◆ ESTRATTI DI DATI
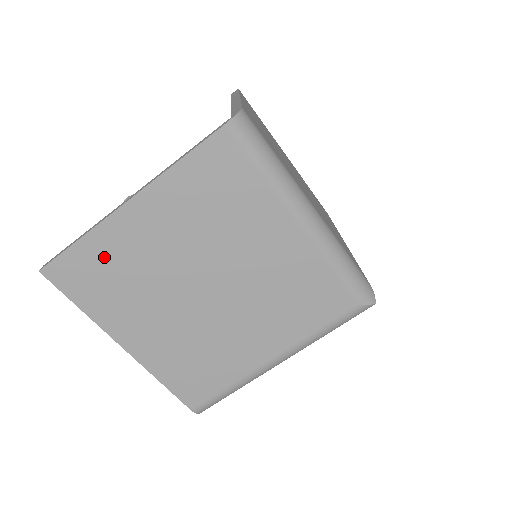
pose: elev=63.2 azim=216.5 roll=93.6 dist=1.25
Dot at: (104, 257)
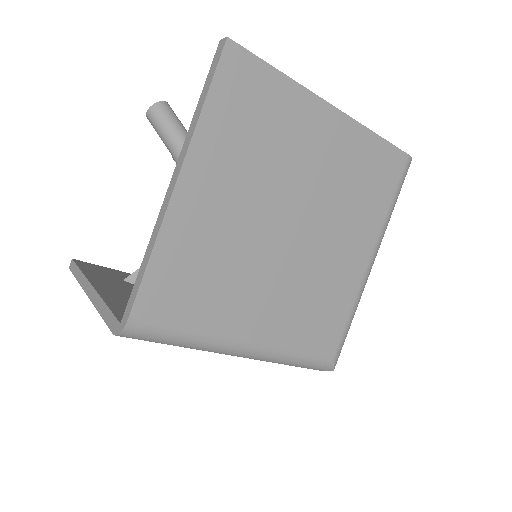
Dot at: (276, 107)
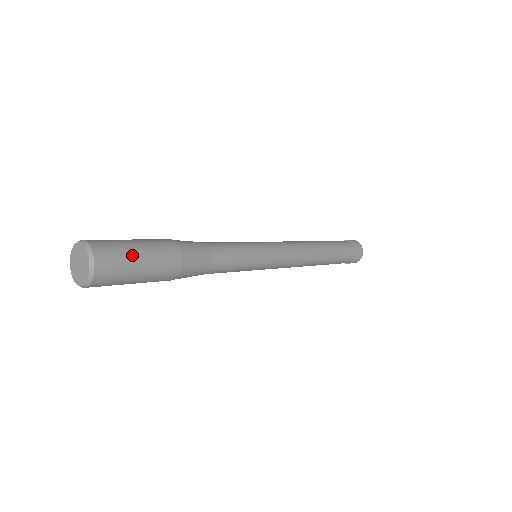
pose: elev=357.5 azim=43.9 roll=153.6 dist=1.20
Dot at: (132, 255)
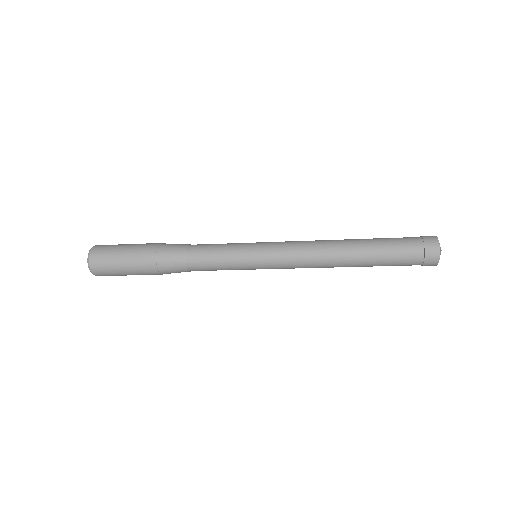
Dot at: (116, 264)
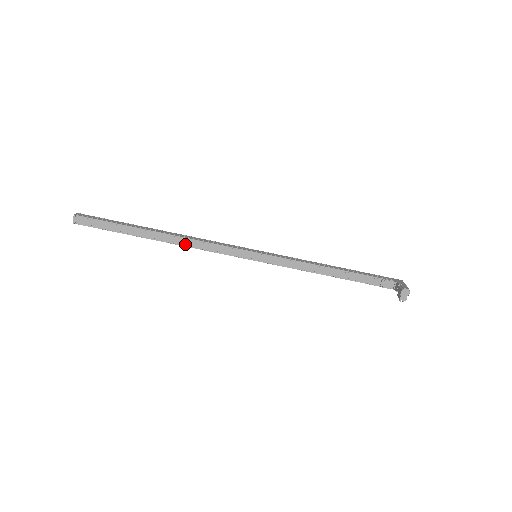
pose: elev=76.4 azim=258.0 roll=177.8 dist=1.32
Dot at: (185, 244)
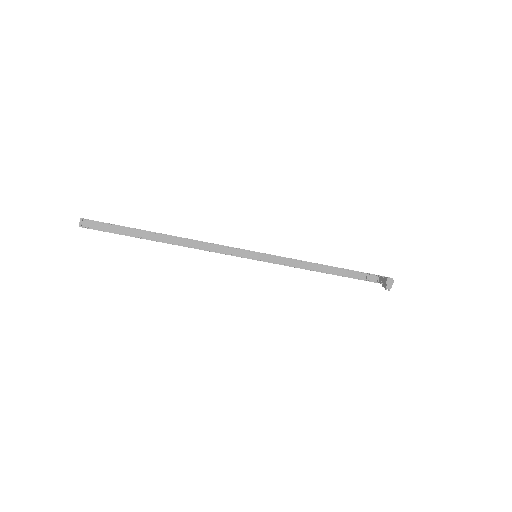
Dot at: (190, 245)
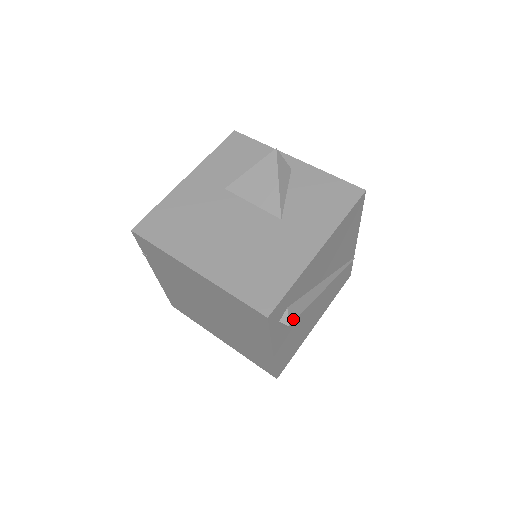
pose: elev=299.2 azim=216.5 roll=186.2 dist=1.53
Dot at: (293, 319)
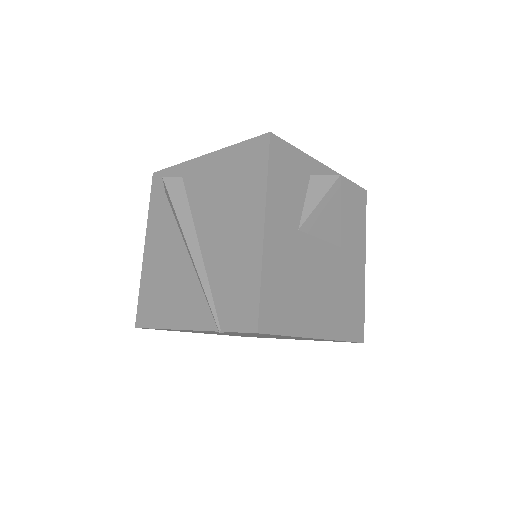
Dot at: occluded
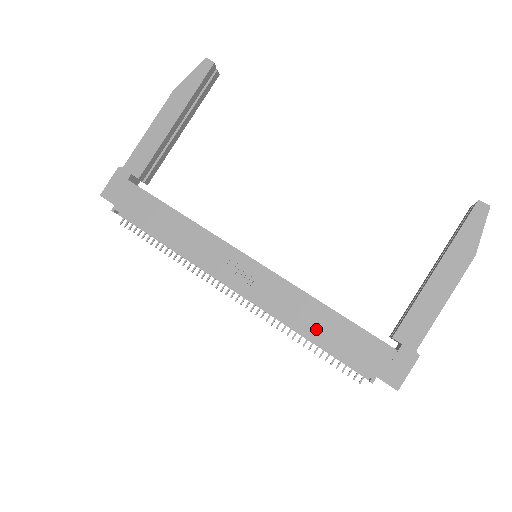
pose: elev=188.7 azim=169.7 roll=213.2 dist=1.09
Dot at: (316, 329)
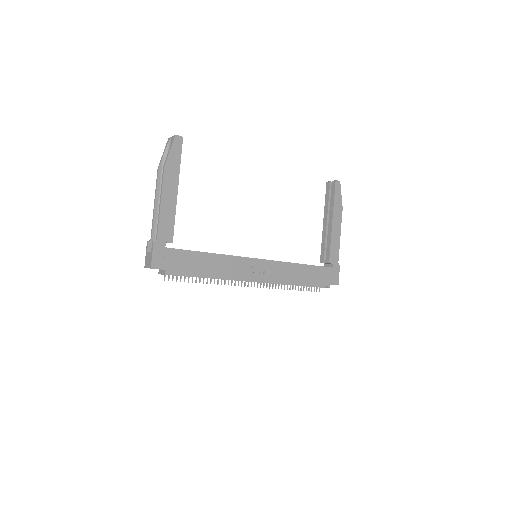
Dot at: (302, 278)
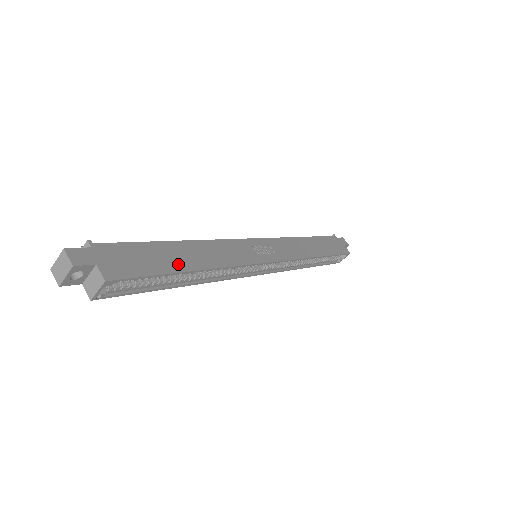
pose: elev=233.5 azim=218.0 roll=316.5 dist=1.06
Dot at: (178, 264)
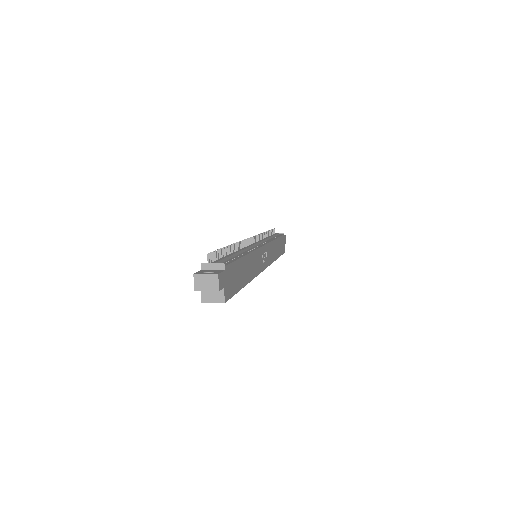
Dot at: (243, 280)
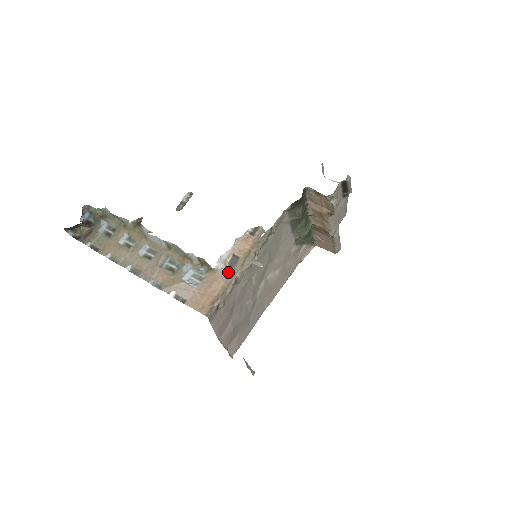
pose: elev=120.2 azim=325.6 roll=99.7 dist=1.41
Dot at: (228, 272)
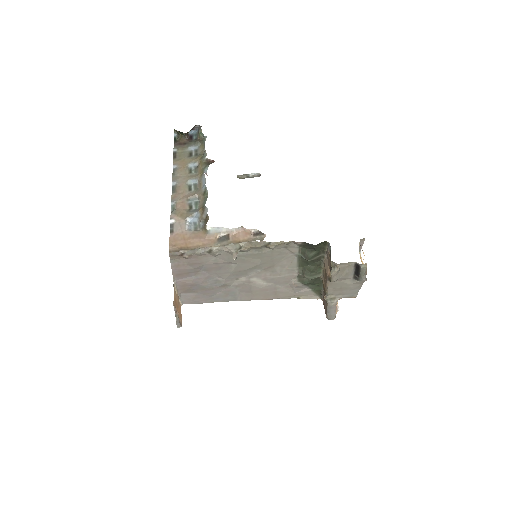
Dot at: (212, 241)
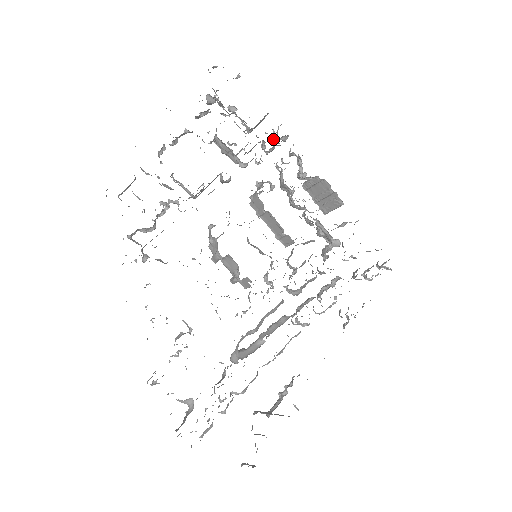
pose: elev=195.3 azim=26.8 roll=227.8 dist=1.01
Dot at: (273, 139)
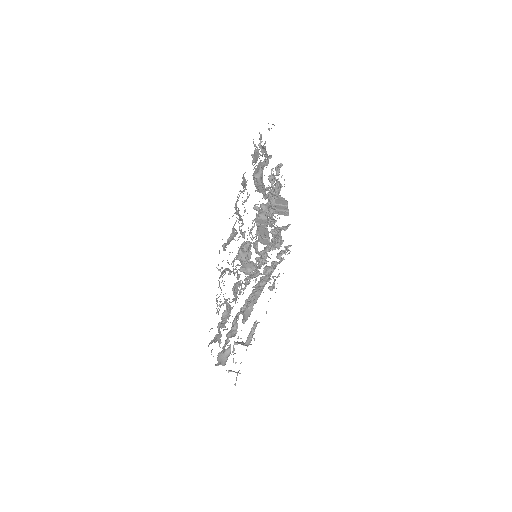
Dot at: (277, 175)
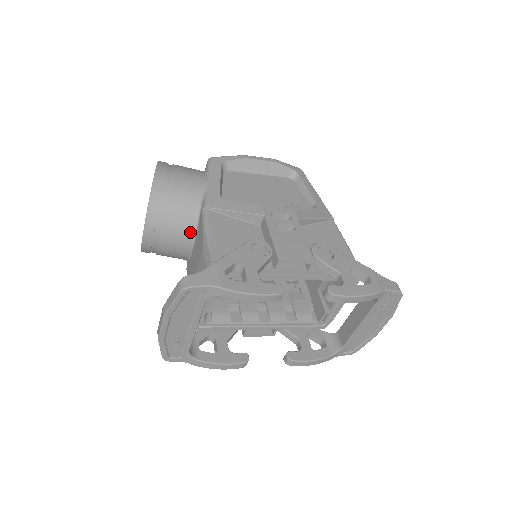
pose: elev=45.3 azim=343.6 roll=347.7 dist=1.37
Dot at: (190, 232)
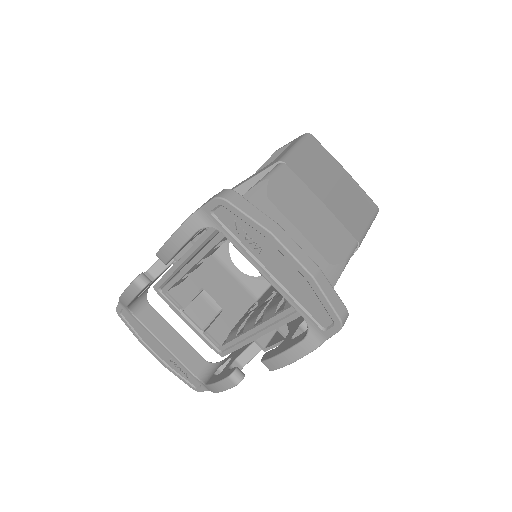
Dot at: occluded
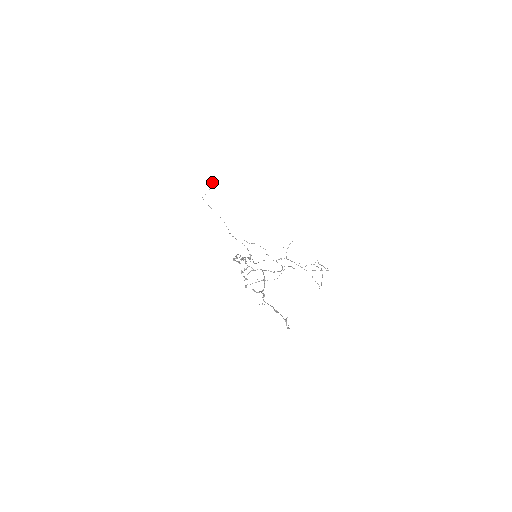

◆ RICHIESTA
Ricopia alla lettera le righe di tutte le voci qui sopra, senza riportare le immagini.

◆ RISULTATO
pose: elev=63.2 azim=216.5 roll=93.6 dist=1.25
Dot at: (104, 257)
Dot at: (276, 107)
pose: elev=357.5 azim=43.9 roll=153.6 dist=1.20
Dot at: (132, 255)
Dot at: (116, 264)
pose: elev=76.4 azim=258.0 roll=177.8 dist=1.32
Dot at: (185, 244)
Dot at: (190, 245)
pose: elev=299.2 azim=216.5 roll=186.2 dist=1.53
Dot at: (293, 319)
Dot at: occluded
pose: elev=188.7 azim=169.7 roll=213.2 dist=1.09
Dot at: (316, 329)
Dot at: (302, 278)
pose: elev=233.5 azim=218.0 roll=316.5 dist=1.06
Dot at: (178, 264)
Dot at: (243, 280)
pose: elev=120.2 azim=325.6 roll=99.7 dist=1.41
Dot at: (228, 272)
Dot at: (212, 241)
pose: elev=195.3 azim=26.8 roll=227.8 dist=1.01
Dot at: (273, 139)
Dot at: (277, 175)
pose: elev=45.3 azim=343.6 roll=347.7 dist=1.37
Dot at: (190, 232)
Dot at: occluded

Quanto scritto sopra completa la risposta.